As most of you know, the government just introduced a huge bailout plan for Fannie Mae & Freddie Mac. Here’s my input on the situation:
Fannie & Freddie were getting dangerously close to their regulator’s definition of insolvency & the fed knew that if the situation continued to deteriorate there would be huge repercussions in the bond-market which would lead to a collapse of global markets as we know them.
Several months ago a rumor circulated that IndyMac was illiquid & in less than a week so many depositors withdrew their cash (several billion $$) that they truly became illiquid. Yes, they were struggling, but not near to the point of bankruptcy; however perception became reality & they collapsed in a very short amount of time – This is what the fed was trying to prevent.
The fed did not completely take over the GSE’s, they more stepped in as a big piggy bank – The current structure & general business practices of the GSE’s will remain largely unchanged. They also tried to come up with a solution that would not put the complete burden of a bailout on the taxpayers.
Following is a brief detailing of the agreement:
- Fannie Mae and Freddie Mac (GSEs) give the Treasury each 80% of their stock and $1B (each).
- The Treasury promises to keep the GSEs solvent by lending it money at 10% per year. If the fed determines that a GSE’s liabilities have exceeded its assets, the Treasury will contribute cash capital to the GSE in an amount equal to the difference between liabilities and assets. An amount equal to each such contribution will be added to the stock held by Treasury.

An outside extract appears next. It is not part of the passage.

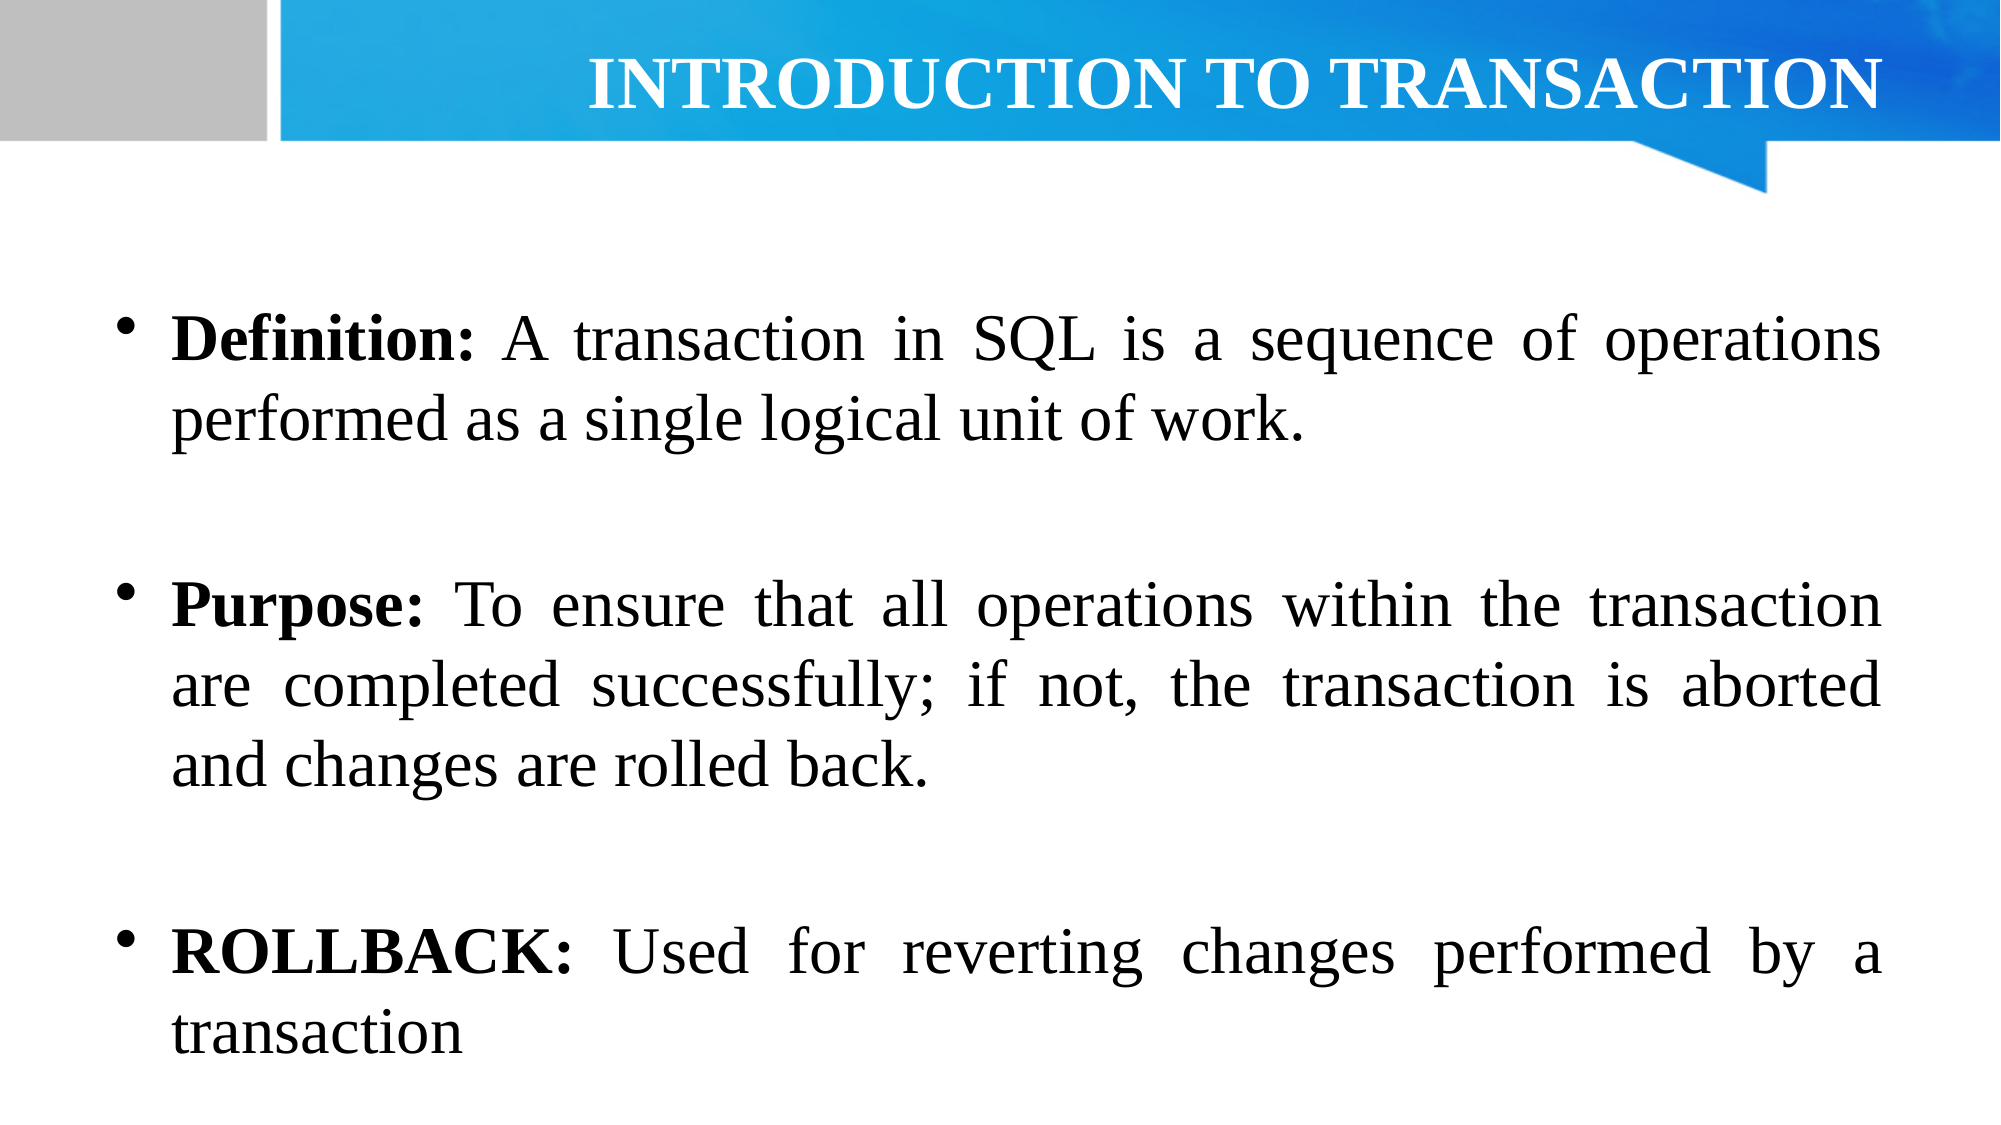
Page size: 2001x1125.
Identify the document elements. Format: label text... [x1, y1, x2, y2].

The agreements are contracts between the Treasury and each GSE. They are indefinite in duration and have a capacity of $100 billion each.
- The Treasury promises to keep the GSEs liquid by buying its Mortgage Backed Securities (Where all home loans ultimately end up), financing the purchase by selling more Treasury bonds, and then holding the MBSs to maturity.
- The regulating agencies will agree on an additional amount--a "commitment fee"—the GSEs must pay to the Treasury starting in March of 2010. This gives them an opening for future negotiations should they deem that the current agreement is not profitable & needs adjusting.
Interest rates should improve for the following reason: The yield on Mortgage Backed Securities & the 10yr treasury bond have historically been comparable & MBSs have typically risen & fallen along with the 10yr bond. Recently though, investors have been less inclined to place their money in the MBSs & have preferred the safety of the 10yr bonds, so the MBS’s have been forced to increase their yield’s to attract investors from 10yr bonds This has created a much larger than normal spread in the yields & although 10yr bonds are at record lows rates have remained fairly high because of the yield imbalance. Because of the bailout, traditional wisdom would say that the yields should go back to normal, thereby lowering interest rates.
I hope this information is helpful.
What is that expression: "From your mouth to G-d's ears." It does look promising though. If all goes as planned it should stabilize the housing market and allow buyers to get funding.